__EXERCISE PASSAGE__.
⟨
Old Year Resolutions

“Happy New Year!”

As we approach the middle of January, these words do start to lose their resonance. Unlike Christmas, there’s no accepted cut-off, no Twelfth Night, to guide us. There’s a fair chance that this is the last time you’ll hear them, for a year at least… New Year’s Resolutions usually follow the same timing plan. By the middle of the month, many a ‘Dry January’ is already looking decidedly moist, gyms are getting emptier and houses return to their less tidy, but more homely, natural states. Even newly converted plant-powered Veganuary-ists may be waking up to the smell of bacon.

Saying that, as the world turns on its axis and the daylight hours extend, it’s as good a time as any to consider what changes are needed to step-up brand performance – and never more so than when you’re responsible for a team of people, accountable for their commercial performance and central to the culture they live in 5 out of every 7 days (and often more). Reflecting on the changes needed over some slightly stale mince pies, we realised that the answer lies with Call the Midwife.

If you’ve never watched it, it’s about a group of midwives (no, really!) in London during the 1950s. In most episodes, nothing happens and then it snows. Yet on Christmas Day it was the fourth most watched programme and is the biggest new drama series on BBC One since records began. Or there’s Downton Abbey too, set around the 1920s where ‘those upstairs’ flirt with ‘those downstairs’. And before both we had Heartbeat, the ITV police drama set in 1960s Yorkshire which used the same plot for every single episode for 18 years.

But what has this got to do with your marketing resolutions?
⟩
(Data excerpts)
⟨
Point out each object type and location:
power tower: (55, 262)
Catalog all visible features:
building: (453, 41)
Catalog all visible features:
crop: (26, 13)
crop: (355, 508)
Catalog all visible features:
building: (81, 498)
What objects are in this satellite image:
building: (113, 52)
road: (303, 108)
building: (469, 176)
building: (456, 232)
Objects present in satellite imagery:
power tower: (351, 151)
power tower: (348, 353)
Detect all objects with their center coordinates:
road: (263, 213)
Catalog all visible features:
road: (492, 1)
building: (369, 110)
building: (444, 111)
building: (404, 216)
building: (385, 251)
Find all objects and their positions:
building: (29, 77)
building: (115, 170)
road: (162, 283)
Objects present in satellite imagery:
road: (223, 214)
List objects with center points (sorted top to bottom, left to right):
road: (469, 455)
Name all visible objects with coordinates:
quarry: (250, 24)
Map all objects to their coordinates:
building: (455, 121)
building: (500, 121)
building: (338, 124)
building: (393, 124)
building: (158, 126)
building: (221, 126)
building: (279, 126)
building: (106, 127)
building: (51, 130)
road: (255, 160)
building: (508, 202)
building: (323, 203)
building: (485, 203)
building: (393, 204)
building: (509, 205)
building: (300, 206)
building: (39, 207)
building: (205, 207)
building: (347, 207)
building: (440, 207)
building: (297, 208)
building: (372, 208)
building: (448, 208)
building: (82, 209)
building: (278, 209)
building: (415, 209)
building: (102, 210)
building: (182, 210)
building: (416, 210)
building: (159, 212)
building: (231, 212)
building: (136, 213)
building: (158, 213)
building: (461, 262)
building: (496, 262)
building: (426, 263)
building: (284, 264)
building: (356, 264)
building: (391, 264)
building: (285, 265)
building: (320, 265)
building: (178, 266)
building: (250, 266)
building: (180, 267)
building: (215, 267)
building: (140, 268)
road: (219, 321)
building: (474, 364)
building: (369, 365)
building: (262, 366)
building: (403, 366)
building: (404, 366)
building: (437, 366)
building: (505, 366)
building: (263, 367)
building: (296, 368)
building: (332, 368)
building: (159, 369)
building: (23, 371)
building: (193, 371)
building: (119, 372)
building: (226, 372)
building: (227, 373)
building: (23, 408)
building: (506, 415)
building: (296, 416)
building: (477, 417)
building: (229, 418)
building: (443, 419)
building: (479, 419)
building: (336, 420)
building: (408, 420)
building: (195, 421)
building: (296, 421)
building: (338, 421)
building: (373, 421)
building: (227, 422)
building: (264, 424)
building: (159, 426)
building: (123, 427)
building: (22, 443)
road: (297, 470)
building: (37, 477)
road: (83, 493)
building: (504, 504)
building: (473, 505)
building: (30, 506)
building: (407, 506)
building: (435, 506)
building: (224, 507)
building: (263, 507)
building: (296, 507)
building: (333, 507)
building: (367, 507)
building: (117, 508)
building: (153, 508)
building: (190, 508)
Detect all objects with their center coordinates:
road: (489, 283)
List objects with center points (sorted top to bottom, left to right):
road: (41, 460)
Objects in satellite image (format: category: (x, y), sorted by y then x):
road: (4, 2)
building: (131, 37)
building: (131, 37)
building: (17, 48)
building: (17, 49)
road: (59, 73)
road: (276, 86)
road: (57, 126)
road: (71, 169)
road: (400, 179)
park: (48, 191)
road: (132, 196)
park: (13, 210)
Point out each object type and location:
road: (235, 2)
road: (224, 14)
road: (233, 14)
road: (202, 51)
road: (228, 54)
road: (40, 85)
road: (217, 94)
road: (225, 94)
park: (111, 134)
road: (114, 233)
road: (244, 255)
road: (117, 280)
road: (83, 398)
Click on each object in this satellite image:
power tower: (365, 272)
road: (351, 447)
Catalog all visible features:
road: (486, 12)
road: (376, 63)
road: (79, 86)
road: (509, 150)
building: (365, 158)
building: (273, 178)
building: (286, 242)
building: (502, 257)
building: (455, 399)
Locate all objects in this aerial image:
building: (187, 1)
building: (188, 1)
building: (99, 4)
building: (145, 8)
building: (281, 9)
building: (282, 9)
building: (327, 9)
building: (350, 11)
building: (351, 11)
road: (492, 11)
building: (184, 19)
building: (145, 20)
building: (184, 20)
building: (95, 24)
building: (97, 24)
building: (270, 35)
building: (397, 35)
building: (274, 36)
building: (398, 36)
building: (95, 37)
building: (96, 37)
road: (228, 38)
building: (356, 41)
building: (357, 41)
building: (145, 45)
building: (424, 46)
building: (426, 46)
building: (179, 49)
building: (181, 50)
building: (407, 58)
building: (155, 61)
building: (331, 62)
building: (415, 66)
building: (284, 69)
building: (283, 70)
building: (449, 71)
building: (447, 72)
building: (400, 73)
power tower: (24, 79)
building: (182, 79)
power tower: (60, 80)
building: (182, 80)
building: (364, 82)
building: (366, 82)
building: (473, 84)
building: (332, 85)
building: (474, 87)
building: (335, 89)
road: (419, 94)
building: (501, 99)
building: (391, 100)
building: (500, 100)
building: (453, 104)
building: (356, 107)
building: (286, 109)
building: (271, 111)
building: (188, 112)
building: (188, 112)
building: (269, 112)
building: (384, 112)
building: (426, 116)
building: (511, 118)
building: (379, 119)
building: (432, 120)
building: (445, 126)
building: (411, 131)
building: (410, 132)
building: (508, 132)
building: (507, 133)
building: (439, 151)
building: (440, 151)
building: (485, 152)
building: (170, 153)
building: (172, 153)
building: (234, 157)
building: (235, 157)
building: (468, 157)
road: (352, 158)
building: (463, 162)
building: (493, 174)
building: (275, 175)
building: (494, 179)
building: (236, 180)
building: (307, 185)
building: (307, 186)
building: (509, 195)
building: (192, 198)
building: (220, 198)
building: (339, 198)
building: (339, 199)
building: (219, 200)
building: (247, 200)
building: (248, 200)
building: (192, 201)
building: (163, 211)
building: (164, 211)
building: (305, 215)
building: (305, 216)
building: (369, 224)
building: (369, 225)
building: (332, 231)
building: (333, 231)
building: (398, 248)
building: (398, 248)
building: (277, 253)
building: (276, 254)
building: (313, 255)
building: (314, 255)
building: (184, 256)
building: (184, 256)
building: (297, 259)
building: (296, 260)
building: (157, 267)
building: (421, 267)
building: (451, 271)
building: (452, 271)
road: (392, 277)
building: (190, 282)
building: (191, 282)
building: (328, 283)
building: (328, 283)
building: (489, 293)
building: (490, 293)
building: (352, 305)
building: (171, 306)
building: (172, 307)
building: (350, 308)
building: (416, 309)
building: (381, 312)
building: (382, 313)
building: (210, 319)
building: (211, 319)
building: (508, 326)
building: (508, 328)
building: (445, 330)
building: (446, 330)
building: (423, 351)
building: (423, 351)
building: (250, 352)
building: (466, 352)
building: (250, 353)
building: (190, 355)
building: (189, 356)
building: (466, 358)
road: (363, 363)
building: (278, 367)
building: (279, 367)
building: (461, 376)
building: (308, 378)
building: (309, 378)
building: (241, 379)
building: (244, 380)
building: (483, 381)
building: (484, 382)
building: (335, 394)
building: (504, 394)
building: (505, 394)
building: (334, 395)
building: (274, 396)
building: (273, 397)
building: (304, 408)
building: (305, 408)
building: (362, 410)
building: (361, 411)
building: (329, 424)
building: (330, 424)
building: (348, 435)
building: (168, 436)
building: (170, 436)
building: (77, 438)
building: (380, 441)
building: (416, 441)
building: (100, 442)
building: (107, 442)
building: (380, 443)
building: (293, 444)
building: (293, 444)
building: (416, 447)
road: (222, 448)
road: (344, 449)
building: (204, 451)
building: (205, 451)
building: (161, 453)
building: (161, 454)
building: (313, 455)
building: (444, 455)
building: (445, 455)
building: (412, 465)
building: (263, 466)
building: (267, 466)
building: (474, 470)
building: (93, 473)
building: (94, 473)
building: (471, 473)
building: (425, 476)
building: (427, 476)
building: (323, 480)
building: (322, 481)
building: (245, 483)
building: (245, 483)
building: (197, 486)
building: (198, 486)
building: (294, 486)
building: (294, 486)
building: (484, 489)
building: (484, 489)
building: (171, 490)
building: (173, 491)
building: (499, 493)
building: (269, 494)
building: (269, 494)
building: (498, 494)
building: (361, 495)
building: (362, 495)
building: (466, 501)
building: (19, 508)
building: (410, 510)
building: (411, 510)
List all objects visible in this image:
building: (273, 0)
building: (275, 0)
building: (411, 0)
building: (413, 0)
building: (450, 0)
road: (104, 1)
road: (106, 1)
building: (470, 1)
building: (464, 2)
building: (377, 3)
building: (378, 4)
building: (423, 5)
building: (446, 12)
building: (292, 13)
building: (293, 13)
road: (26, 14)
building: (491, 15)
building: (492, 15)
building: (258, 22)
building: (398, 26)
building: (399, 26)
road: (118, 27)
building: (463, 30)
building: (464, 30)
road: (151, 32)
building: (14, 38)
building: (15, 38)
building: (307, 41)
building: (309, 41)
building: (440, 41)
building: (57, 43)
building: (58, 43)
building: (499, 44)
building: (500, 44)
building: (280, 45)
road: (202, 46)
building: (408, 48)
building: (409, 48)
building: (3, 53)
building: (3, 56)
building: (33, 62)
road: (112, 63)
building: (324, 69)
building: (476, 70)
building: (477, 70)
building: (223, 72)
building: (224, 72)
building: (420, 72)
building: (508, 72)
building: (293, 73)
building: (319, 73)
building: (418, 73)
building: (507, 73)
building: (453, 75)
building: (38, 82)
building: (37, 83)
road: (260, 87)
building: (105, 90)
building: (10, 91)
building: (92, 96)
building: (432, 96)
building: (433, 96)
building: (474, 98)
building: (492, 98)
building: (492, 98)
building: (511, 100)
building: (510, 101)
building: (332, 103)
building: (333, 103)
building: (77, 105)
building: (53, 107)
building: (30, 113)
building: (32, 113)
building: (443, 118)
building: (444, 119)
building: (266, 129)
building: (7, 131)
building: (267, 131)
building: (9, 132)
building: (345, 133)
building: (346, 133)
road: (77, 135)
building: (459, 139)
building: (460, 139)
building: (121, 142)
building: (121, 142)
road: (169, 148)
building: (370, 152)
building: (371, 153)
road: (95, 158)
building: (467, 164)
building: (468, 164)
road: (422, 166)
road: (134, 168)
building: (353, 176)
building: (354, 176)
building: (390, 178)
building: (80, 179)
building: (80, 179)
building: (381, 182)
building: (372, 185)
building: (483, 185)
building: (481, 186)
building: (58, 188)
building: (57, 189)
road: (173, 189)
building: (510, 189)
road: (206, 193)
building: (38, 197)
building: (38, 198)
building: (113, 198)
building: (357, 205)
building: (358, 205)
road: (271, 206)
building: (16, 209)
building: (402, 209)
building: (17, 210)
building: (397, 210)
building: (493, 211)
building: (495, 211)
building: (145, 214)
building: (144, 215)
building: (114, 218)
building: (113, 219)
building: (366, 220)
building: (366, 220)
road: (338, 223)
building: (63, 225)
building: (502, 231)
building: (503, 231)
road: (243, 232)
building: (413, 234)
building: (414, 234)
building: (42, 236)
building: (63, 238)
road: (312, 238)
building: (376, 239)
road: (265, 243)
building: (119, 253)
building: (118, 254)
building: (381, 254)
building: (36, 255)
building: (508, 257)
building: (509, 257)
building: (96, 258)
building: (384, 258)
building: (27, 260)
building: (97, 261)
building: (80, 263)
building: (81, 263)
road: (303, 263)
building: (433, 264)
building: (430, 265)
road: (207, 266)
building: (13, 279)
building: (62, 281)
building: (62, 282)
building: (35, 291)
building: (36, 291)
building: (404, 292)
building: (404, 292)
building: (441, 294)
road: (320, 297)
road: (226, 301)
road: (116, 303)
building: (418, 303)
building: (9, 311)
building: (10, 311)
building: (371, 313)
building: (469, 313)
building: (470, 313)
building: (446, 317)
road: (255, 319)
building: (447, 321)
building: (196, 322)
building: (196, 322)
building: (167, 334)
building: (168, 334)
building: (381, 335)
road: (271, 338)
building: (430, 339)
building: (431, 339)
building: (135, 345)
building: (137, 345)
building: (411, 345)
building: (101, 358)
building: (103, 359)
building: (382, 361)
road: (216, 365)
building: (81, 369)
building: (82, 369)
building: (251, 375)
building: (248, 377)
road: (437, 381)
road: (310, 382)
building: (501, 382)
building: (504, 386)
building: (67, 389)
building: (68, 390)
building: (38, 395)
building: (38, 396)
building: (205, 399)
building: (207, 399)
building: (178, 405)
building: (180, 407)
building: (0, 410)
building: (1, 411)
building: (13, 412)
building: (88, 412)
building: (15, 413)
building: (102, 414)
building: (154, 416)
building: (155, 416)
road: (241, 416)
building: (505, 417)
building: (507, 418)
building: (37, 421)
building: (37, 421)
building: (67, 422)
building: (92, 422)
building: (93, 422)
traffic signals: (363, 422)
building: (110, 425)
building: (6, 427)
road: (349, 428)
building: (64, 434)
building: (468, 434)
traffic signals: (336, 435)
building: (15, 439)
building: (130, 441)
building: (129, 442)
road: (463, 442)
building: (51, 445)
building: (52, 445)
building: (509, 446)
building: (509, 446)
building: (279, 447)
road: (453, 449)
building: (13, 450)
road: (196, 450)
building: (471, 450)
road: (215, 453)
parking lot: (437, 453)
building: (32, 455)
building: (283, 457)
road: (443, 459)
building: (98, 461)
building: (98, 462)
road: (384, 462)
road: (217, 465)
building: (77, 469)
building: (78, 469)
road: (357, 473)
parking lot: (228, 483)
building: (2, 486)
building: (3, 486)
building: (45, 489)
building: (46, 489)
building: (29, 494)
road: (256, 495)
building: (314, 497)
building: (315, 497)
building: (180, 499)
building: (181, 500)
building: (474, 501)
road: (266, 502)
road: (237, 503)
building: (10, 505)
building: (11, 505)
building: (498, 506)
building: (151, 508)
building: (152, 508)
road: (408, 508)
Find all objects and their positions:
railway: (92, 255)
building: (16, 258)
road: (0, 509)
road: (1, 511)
⟩
__REQUIRED ACTIONS__.
(a) In the Old Year Resolutions text, where and when is Heartbeat set?
(b) Summarize the Old Year Resolutions text in two sentences.

__TASK ANSWERS__.
(a) Heartbeat is set in 1960s Yorkshire.

(b) By the middle of January, "Happy New Year" loses its resonance and many resolutions, such as Dry January, regular gym visits and Veganuary, begin to slip. The text calls this as good a time as any to consider changes that would step up brand performance, says the answer lies with Call the Midwife, and describes that show alongside Downton Abbey and Heartbeat.